= What to produce =
Return every line of the material that contains the string "avec", matching its case exactly.

= Dataset records =
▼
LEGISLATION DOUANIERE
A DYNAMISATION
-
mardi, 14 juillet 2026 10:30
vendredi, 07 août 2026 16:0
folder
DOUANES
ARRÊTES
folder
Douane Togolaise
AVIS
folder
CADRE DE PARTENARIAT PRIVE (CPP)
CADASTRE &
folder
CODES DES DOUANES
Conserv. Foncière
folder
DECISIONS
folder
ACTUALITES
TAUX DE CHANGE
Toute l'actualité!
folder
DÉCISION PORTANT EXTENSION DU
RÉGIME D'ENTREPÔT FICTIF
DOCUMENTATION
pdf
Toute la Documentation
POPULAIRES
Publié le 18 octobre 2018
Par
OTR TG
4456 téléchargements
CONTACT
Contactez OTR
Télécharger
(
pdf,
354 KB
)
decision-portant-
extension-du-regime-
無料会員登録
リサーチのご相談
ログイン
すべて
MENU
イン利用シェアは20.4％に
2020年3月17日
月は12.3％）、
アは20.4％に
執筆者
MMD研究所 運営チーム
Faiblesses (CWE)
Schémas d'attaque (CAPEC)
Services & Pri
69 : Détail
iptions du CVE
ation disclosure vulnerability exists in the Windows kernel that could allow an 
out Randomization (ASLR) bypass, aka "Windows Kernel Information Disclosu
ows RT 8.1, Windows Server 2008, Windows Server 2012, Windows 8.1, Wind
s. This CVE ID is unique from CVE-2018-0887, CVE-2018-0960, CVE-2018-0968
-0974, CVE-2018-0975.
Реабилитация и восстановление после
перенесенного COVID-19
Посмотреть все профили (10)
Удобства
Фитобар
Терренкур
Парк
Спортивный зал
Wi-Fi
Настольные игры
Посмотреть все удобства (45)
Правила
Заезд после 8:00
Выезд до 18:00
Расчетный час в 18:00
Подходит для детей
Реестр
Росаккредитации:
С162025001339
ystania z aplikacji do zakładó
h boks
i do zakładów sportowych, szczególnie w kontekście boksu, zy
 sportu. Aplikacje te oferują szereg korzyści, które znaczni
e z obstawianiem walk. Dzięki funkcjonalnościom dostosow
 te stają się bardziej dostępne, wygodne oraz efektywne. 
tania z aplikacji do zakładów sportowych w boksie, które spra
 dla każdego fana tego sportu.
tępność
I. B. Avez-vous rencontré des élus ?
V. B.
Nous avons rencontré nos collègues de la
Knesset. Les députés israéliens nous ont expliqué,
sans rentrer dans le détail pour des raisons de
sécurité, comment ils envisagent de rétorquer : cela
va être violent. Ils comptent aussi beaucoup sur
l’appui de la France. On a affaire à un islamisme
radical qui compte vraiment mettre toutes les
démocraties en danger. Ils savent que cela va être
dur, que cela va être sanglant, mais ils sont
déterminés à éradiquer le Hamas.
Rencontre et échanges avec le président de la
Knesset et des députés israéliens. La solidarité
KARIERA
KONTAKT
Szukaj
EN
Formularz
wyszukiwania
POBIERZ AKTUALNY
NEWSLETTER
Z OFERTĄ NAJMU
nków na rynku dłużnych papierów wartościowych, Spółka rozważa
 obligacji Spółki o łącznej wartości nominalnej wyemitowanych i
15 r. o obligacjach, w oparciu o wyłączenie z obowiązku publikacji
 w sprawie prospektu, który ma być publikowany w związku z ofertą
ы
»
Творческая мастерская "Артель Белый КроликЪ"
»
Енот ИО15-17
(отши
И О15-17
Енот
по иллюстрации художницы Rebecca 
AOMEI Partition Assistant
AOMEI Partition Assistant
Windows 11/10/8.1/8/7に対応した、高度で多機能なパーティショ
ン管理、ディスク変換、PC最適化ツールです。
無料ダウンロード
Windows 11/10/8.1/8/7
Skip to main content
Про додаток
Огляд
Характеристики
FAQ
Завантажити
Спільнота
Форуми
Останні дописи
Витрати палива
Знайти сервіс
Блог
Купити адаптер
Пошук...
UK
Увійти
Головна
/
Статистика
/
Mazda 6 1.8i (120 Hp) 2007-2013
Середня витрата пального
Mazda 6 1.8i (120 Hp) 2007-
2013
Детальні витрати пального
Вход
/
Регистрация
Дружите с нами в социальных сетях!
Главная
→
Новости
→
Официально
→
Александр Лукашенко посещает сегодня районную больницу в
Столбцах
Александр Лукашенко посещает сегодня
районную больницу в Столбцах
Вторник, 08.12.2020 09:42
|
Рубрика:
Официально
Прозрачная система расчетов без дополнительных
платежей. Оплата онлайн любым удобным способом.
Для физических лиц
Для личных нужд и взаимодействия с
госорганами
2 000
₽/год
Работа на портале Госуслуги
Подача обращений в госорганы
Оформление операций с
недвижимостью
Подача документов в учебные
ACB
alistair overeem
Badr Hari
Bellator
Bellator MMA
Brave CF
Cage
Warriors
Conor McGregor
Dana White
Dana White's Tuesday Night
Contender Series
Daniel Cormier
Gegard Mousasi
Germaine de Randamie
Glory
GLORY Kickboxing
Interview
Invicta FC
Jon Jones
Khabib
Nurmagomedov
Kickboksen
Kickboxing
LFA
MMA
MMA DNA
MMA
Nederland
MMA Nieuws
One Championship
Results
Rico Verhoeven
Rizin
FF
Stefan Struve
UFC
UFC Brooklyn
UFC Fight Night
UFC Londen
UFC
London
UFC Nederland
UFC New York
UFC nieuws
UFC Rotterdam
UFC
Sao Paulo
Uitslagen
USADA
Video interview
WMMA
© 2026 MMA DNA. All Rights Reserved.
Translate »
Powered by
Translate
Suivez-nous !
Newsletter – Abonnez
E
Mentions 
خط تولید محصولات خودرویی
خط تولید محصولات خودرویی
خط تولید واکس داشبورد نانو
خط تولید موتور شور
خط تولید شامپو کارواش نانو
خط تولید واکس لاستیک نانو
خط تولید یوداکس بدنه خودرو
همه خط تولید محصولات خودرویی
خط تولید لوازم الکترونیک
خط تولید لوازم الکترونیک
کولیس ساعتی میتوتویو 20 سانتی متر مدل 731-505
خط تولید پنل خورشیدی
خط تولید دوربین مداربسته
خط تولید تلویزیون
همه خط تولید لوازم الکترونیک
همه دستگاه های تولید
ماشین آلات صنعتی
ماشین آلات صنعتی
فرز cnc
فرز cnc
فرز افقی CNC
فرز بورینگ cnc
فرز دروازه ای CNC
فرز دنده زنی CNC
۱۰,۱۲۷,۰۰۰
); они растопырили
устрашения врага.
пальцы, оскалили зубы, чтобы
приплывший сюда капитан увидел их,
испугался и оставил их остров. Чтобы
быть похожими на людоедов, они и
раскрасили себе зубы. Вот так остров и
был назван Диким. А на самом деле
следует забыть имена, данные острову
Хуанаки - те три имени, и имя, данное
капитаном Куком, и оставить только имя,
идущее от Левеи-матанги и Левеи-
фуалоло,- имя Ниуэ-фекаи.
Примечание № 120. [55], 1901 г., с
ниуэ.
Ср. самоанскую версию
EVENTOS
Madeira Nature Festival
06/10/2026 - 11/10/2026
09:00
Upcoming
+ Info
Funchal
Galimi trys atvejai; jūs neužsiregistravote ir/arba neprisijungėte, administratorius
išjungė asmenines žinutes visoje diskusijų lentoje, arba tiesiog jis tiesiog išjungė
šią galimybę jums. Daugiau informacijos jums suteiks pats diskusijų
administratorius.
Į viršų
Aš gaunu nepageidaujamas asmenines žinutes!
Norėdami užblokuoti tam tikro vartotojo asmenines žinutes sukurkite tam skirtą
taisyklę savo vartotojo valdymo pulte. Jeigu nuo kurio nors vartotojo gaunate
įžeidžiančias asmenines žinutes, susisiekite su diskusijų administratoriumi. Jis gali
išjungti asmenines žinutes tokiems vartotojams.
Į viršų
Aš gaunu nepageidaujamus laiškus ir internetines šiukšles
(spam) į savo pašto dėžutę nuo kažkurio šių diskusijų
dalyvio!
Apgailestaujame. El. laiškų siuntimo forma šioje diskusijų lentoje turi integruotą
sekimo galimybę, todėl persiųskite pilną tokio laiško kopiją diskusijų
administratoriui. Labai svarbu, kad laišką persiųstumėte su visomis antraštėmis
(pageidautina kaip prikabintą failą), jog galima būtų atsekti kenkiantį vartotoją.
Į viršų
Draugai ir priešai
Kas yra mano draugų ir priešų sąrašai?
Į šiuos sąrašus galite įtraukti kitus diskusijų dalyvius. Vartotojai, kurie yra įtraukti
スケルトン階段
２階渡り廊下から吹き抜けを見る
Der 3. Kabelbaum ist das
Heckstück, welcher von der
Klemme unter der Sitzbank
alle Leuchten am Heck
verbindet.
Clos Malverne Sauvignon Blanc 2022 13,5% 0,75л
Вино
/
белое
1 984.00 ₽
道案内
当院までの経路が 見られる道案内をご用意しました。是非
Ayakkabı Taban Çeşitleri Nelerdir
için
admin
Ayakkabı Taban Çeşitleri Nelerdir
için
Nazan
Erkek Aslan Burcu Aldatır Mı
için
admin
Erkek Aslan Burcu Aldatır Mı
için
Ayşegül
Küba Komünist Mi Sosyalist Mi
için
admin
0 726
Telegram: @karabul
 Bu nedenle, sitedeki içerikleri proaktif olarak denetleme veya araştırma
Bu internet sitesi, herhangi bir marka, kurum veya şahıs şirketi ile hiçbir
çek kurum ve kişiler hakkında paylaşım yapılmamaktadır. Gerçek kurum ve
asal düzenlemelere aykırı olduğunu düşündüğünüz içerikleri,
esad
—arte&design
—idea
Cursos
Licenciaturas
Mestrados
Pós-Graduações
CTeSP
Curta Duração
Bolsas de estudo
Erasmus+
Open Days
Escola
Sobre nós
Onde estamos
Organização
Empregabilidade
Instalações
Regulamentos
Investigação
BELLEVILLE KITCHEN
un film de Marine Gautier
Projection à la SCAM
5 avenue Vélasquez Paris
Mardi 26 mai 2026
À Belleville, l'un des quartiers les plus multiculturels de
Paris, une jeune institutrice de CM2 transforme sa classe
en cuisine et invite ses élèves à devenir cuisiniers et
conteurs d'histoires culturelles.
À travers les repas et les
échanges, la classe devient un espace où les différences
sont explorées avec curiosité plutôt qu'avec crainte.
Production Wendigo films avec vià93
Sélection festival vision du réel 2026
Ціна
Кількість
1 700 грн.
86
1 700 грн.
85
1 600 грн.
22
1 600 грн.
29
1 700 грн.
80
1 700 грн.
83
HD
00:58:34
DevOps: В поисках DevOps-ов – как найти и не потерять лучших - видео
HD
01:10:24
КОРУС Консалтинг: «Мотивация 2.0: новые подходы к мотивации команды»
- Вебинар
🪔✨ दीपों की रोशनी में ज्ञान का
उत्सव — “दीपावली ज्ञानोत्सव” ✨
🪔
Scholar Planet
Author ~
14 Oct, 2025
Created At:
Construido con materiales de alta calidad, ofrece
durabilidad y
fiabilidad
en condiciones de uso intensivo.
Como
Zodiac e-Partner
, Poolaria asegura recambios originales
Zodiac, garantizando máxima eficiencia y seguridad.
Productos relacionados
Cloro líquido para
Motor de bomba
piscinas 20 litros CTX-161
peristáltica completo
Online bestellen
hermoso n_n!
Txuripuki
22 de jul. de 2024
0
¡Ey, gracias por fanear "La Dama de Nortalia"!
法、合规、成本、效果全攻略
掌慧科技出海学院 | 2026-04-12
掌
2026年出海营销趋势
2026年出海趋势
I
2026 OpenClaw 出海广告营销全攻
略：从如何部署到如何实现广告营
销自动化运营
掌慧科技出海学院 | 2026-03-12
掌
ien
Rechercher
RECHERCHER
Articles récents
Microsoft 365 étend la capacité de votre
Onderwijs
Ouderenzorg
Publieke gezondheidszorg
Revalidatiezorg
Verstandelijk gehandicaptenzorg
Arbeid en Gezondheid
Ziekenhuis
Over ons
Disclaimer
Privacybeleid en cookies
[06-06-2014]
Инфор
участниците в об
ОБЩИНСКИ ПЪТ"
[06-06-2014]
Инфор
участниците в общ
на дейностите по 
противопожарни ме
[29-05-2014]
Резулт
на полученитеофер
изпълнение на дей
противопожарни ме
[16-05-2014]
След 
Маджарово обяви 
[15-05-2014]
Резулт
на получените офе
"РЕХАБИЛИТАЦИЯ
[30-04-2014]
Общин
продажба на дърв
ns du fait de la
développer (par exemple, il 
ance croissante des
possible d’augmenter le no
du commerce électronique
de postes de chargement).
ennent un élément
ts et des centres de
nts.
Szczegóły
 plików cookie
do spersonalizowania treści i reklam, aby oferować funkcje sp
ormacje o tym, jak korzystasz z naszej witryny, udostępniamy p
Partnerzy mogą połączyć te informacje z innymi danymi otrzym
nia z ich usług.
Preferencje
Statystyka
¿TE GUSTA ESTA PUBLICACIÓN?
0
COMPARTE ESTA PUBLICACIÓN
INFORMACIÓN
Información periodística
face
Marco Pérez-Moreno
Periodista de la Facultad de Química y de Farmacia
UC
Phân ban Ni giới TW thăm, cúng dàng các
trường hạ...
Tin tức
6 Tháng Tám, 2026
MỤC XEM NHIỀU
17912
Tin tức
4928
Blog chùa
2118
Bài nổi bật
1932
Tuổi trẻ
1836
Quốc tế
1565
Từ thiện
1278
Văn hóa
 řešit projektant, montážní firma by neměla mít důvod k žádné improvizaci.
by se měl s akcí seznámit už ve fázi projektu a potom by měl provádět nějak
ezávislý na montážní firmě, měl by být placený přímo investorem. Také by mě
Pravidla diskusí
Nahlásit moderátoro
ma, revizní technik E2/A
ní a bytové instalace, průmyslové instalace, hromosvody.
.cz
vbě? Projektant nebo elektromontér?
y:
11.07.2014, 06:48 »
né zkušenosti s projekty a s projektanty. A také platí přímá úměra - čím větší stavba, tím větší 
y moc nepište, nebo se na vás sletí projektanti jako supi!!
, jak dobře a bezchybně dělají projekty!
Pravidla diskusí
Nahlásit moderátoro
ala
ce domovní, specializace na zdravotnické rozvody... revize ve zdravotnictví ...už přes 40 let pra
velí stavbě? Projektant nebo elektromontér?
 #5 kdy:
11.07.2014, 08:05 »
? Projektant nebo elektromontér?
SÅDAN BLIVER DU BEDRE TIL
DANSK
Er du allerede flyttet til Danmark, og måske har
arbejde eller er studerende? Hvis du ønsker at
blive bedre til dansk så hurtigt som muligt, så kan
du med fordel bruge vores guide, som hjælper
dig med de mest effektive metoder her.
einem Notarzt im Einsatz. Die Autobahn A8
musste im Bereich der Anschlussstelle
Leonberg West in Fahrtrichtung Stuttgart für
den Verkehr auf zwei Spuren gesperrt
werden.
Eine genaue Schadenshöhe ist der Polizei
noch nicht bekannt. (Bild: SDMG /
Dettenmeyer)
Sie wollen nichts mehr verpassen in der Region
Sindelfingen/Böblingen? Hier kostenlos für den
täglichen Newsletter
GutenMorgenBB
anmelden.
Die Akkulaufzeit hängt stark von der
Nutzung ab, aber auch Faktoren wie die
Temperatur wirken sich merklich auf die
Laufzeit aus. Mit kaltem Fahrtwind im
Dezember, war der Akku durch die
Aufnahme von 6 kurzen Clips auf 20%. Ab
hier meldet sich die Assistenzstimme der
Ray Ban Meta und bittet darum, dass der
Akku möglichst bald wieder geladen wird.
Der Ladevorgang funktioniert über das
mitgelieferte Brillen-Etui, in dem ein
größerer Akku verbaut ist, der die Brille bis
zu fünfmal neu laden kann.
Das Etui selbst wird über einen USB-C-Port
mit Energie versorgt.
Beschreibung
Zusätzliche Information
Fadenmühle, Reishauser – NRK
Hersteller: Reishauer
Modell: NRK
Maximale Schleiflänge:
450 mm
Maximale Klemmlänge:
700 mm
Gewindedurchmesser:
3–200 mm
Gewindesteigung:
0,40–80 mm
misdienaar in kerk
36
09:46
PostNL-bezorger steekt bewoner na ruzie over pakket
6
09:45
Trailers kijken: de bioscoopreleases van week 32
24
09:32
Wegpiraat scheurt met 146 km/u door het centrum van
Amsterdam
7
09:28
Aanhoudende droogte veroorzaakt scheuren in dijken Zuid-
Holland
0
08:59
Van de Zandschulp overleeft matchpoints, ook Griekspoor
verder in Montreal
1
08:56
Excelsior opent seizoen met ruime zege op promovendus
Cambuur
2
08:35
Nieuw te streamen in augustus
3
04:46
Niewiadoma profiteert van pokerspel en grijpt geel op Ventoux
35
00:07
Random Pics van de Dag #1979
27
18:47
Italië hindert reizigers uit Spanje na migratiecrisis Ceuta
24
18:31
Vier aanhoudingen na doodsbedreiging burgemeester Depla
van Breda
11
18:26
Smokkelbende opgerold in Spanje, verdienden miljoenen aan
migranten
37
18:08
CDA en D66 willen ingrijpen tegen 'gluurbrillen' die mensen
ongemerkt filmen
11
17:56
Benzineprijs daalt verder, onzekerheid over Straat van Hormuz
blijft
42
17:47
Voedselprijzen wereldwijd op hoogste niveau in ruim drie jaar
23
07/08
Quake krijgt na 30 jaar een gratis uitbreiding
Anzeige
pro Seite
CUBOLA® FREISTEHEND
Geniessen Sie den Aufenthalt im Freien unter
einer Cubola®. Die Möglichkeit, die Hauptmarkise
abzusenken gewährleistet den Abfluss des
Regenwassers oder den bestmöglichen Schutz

= Expected answer =
Rencontre et échanges avec le président de la
sont explorées avec curiosité plutôt qu'avec crainte.
Production Wendigo films avec vià93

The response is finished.